Peter Creed

Personal information
- Nationality: British (Welsh)
- Born: 31 March 1987 (age 39) Caerphilly, Wales
- Height: 1.63 m (5 ft 4 in)
- Weight: 60 kg (130 lb)

Sport
- Turned pro: 2007
- Coached by: David Evans
- Retired: Active
- Racquet used: Head

Men's singles
- Highest ranking: No. 50 (November 2018)
- Title: 8

Medal record
Men's squash
Representing Wales
World Team Championships
| Bronze medal – third place | 2019 Washington D.C. | Team |
World Doubles Championships
| Bronze medal – third place | 2017 Manchester | Mixed doubles |
National Championships
| Gold medal – first place | 2010–15, 2017–19 | singles |

= Peter Creed =

Welsh squash player (born 1987)

Peter Creed (born 31 March 1987) is a former professional squash player who represented Wales. He reached a career-high world ranking of World No. 50 in November in 2018 competed in three Commonwealth Games and represented Wales more than 150 times and has won a record nine Welsh national titles.

== Biography ==
Creed attended Millfield School.

Creed represented the Welsh team at the 2014 Commonwealth Games in Glasgow, Scotland in the men's singles, the men's doubles and mixed doubles. Partnering David Evans the pair reached the quarter-finals in the doubles. Four years later he attended a second games when participating for the 2018 Welsh team at the 2018 Commonwealth Games in Gold Coast. In the mixed doubles event with Tesni Evans he reached another quarter-final.

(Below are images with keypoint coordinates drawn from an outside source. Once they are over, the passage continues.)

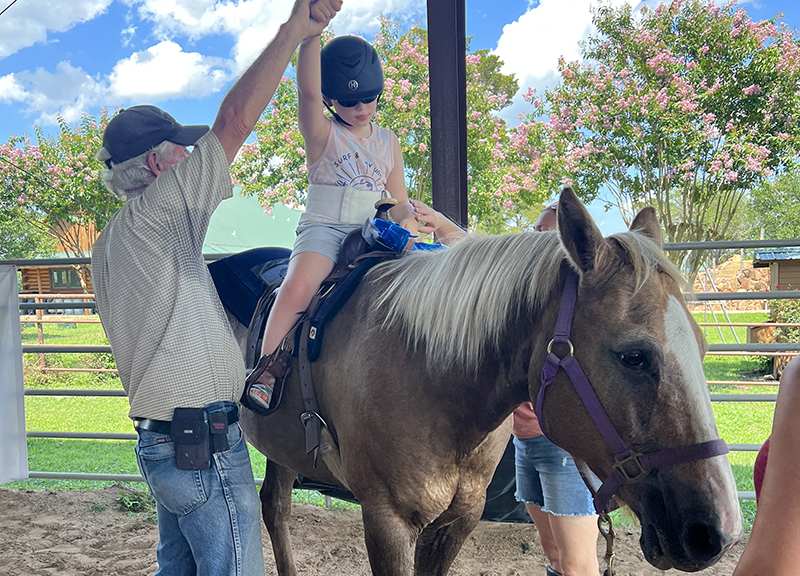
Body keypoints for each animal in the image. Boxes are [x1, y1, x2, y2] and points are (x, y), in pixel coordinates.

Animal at [227, 187, 744, 572]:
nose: (718, 532)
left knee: (275, 506)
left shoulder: (456, 523)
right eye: (634, 356)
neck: (430, 378)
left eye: (702, 348)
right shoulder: (386, 522)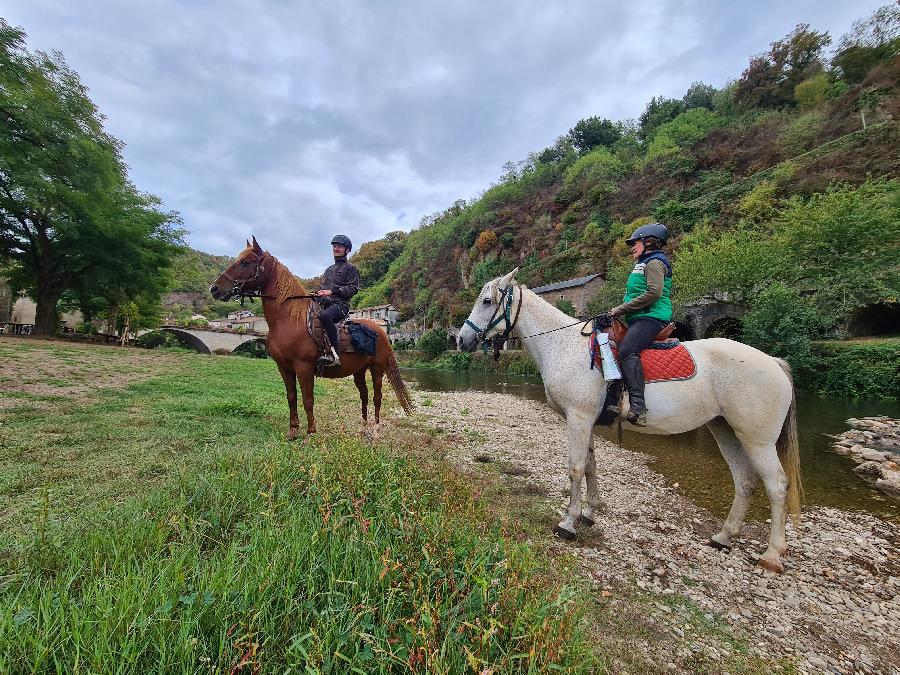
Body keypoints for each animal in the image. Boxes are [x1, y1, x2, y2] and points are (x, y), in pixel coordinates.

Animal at [209, 238, 414, 438]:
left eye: (245, 262)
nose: (214, 289)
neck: (289, 320)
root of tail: (382, 332)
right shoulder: (284, 368)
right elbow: (291, 397)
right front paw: (293, 430)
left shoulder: (304, 367)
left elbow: (308, 399)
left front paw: (311, 432)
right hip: (359, 370)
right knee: (363, 395)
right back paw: (363, 427)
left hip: (377, 369)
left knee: (377, 396)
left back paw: (376, 429)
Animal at [458, 270, 800, 576]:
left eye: (487, 301)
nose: (461, 339)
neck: (564, 346)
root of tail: (774, 362)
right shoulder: (586, 420)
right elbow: (591, 466)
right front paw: (589, 513)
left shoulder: (578, 419)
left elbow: (575, 468)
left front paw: (568, 523)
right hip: (725, 430)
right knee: (745, 481)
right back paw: (724, 537)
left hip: (757, 440)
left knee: (776, 486)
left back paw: (771, 556)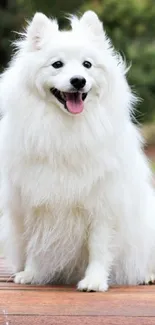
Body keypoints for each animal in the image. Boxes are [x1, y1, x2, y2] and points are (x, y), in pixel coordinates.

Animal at [0, 10, 155, 290]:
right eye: (57, 64)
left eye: (87, 65)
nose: (78, 81)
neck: (67, 128)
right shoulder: (37, 201)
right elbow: (38, 243)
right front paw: (32, 274)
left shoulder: (103, 205)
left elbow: (99, 247)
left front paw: (94, 281)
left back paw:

Creed won a bronze medal at the 2019 Men's World Team Squash Championships after reaching the semi-finals, where Wales lost to eventual champions Egypt. The same year he won his ninth consecutive Welsh national Championship. A third Commonwealth Games appearance ensued for Wales at the 2022 Commonwealth Games in Birmingham.

In 2026 he was the Director of Squash at Bryant Park in New York.